Four Dollars and Twenty-Five Freaking Cents
$4.25. That is the price per share that the Behringer Harvard REIT is now values itself. The original share price was $10. I heard rumblings a few weeks ago that a large devaluation was pending. I have never analyzed this REIT, so I am not sure the valuation is that shocking, but on its face, a 57.5% loss of value is troubling. Here is a link to the SEC's website where BH posted its document that puts forth the valuation - buried at the bottom of page 26 of a 32 page document. The REIT also cut its distribution to 1%. The Moody / REAL All Type Property Aggregate Index for commercial real estate shows a 41.8% drop in commercial real estate prices from their peak in August 2007 through February 2010.

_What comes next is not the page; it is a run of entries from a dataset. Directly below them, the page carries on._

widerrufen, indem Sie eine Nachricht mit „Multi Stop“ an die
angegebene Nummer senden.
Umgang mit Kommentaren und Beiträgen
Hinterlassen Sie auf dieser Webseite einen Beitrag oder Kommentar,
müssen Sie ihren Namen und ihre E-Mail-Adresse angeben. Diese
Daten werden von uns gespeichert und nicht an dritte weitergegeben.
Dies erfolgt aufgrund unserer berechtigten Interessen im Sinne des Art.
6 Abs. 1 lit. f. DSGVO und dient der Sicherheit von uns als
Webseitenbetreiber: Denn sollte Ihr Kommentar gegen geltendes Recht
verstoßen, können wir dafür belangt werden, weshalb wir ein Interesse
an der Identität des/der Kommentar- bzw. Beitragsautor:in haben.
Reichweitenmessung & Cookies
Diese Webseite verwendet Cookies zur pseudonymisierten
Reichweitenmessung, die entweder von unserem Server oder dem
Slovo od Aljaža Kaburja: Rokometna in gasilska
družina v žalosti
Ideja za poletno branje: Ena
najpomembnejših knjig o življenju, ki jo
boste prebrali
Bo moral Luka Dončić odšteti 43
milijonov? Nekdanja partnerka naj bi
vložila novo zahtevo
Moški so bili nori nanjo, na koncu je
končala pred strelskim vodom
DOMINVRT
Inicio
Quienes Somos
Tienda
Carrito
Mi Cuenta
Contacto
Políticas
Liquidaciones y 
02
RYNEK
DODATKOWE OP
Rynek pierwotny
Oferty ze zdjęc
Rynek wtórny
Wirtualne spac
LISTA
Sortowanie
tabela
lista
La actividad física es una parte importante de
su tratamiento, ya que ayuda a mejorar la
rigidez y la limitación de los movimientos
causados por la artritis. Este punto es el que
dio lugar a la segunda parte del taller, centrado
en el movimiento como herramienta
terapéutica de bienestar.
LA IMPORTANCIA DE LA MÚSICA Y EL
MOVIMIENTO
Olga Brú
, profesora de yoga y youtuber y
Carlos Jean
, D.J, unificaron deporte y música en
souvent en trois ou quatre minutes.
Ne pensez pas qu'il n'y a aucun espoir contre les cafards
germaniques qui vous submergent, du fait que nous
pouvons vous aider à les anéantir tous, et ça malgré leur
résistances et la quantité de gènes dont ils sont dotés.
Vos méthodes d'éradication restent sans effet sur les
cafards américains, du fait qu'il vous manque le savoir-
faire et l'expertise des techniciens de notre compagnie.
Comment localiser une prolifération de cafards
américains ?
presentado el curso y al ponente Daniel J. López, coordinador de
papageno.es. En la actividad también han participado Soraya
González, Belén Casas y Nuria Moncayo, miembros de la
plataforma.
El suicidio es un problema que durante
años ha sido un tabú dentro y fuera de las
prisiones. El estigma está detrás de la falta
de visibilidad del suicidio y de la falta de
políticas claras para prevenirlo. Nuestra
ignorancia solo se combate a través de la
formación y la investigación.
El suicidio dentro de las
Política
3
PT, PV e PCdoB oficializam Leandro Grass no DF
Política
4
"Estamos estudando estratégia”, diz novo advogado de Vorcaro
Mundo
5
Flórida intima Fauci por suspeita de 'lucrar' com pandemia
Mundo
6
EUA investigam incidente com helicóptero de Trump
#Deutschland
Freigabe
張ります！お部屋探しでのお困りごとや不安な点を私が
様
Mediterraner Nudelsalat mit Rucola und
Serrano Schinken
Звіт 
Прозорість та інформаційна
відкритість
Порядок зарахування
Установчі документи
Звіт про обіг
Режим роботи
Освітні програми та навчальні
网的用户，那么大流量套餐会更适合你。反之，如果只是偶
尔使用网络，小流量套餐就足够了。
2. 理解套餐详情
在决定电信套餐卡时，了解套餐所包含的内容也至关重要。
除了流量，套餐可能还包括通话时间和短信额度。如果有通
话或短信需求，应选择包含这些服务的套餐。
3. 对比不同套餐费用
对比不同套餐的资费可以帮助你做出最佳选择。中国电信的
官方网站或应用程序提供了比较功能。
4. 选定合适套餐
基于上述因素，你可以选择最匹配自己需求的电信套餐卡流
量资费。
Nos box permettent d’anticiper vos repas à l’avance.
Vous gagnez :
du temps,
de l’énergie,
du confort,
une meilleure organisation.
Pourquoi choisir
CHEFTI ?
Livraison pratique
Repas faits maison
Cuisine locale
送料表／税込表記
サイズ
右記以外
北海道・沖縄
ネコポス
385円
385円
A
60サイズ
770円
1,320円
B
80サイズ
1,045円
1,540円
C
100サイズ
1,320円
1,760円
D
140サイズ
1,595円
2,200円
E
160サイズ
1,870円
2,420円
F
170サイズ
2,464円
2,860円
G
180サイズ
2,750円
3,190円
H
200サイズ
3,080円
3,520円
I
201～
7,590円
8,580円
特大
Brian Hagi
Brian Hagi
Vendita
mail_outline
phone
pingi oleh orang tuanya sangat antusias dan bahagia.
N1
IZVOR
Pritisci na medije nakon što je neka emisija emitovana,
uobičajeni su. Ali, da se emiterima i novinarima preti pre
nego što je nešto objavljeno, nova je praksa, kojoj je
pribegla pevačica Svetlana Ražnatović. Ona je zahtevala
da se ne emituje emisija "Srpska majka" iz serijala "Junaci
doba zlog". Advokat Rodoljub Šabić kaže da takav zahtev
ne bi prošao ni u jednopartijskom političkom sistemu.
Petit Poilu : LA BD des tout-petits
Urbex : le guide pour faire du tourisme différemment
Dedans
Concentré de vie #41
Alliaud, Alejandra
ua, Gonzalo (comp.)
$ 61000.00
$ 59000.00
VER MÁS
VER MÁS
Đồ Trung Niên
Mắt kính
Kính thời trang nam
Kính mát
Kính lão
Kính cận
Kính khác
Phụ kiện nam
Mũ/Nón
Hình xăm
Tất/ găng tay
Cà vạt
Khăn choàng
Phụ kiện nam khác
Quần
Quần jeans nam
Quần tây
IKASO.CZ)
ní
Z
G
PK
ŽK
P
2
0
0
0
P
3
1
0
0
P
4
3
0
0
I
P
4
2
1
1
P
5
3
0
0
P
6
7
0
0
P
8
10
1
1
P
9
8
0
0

Part of the BH document is dedicated to laying out a case that part of its troubles stem from problems in commercial real estate and the greater economy. There is obviously some truth to this. But not all real estate firms have lost 57.5% of their value. Publicly traded Federal Realty Trust (FRT) has gained nearly 19% since the start of 2006. It pays a quarterly dividend that it has managed to increase from $.56 a share to $.66 a share over the same period. I know that comparing Behringer Harvard REIT I to FRT is not an apples-to-apples comparison, but I show it to illustrate that while all real estate firms have faced the same economy, using a bad economy and tough real estate market cannot be used to explain away all problems.